Muniria angustisepala

Scientific classification
- Kingdom: Plantae
- Clade: Tracheophytes
- Clade: Angiosperms
- Clade: Eudicots
- Clade: Asterids
- Order: Lamiales
- Family: Lamiaceae
- Genus: Muniria
- Species: M. angustisepala
- Binomial name: Muniria angustisepala (Munir) N.Streiber & B.J.Conn

= Muniria angustisepala =

- Genus: Muniria
- Species: angustisepala
- Authority: (Munir) N.Streiber & B.J.Conn

Species of shrub

Muniria angustisepala is a flowering plant in the mint family Lamiaceae and is endemic to the Northern Territory. It is an erect shrub with softly hairy, warty leaves and pale yellow, woolly flowers.

==Description==
Muniria angustisepala is shrub which grows to a height of about 2 m and has branches that have four corners in cross-section and are densely hairy. The leaves are elliptic to lance-shaped, 3-7 cm long, 1-2 cm wide, softly hairy, have a wrinkled, blistered upper surface.
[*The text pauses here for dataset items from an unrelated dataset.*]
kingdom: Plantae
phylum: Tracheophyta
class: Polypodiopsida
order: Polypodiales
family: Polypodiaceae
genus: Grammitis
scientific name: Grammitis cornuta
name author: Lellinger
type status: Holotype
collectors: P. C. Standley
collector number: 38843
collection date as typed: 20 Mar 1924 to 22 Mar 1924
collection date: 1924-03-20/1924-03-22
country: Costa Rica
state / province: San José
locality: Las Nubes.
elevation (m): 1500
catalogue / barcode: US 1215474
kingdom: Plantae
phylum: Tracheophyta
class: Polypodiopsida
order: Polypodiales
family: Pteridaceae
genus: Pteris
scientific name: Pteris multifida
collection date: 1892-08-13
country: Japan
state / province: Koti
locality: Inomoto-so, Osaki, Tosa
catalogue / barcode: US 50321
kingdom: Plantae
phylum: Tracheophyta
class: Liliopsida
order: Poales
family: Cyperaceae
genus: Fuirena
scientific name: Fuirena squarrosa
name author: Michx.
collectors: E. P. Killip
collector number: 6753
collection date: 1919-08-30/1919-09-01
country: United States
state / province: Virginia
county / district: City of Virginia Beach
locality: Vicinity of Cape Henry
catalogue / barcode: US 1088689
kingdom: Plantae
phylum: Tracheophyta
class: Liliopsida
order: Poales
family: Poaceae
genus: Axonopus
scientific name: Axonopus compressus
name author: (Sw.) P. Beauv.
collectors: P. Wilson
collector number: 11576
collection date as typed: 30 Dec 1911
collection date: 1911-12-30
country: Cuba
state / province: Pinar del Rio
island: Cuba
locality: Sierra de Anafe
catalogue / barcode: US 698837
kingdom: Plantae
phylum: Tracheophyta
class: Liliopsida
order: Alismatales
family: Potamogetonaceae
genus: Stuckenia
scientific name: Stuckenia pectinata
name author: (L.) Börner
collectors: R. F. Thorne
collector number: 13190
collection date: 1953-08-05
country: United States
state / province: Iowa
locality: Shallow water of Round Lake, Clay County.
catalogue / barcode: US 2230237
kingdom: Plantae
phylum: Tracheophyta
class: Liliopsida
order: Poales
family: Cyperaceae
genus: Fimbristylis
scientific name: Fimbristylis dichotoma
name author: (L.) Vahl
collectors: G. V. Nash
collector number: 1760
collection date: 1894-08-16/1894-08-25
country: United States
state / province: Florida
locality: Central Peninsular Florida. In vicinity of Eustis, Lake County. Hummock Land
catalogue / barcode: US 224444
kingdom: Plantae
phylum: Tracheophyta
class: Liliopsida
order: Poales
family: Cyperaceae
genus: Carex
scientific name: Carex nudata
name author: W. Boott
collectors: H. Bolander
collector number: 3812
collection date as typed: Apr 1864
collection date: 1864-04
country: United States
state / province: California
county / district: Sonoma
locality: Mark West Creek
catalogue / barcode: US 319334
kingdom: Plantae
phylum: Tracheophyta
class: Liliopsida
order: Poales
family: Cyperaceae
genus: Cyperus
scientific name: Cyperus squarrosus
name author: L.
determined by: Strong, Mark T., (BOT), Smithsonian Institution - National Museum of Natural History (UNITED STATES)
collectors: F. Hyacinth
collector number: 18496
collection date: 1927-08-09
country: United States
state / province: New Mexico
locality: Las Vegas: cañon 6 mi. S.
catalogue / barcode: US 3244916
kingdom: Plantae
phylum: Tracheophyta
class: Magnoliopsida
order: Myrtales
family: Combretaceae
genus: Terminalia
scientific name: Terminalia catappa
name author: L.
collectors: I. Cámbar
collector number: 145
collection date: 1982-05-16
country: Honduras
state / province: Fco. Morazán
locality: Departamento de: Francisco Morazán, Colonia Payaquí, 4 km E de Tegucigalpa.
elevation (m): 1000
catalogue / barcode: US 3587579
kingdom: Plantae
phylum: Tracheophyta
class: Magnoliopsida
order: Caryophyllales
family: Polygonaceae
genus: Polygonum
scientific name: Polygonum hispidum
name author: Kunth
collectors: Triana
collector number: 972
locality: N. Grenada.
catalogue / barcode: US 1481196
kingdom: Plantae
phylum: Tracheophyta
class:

The leaf stalk is a further 4-10 mm long.

The flowers are solitary in groups of up to three in leaf axils on a short, sticky, hairy stalk. There are sticky, hairy bracts and bracteoles at the base of the flower. The five sepals are 13-18 mm long and joined at their bases to form a short tube. The sepals are linear to narrow lance-shaped, sticky and hairy and ribbed on the outside. The petals are pale yellow, 18-25 mm long and joined to form a tube 13-16 mm long, sticky and slightly hairy on the outside but glabrous on the inside except for a dense ring of hairs around the ovary and a few hairs on the largest petal lobe. The petal lobes are broad egg-shaped and about 2.5-5 mm long with the middle lower lobe the largest.
The four stamens extend beyond the end of the tube, the lower pair longer than the upper ones. Flowering occurs from January to September and is followed by fruit which is oblong but with four distinct ridges and has the sepals attached.

==Taxonomy and naming==
This species was first formally described in 1979 by Ahmad Abid Munir from a specimen collected near the UDP Falls (now Gunlom Falls). It was given the name Pityrodia angustisepala and the description was published in Journal of the Adelaide Botanic Gardens. In 2011, Barry Conn, Murray Henwood and Nicola Streiber described a new genus, Muniria and transferred this species to it. The specific epithet (angustisepala) is derived from the Latin word angustus meaning "narrow" and the Neo-Latin sepalum meaning "sepal".

==Distribution==
This species only occurs in northern parts of the Northern Territory, including in Kakadu, Limmen, and Nitmiluk National Parks in the Arnhem Plateau, Darwin Coastal, Gulf Coastal, Gulf Fall and Uplands and Pine Creek biogeographic regions.

==Conservation==
Muniria angustisepala is classified as "least concern" under the Territory Parks and Wildlife Conservation Act.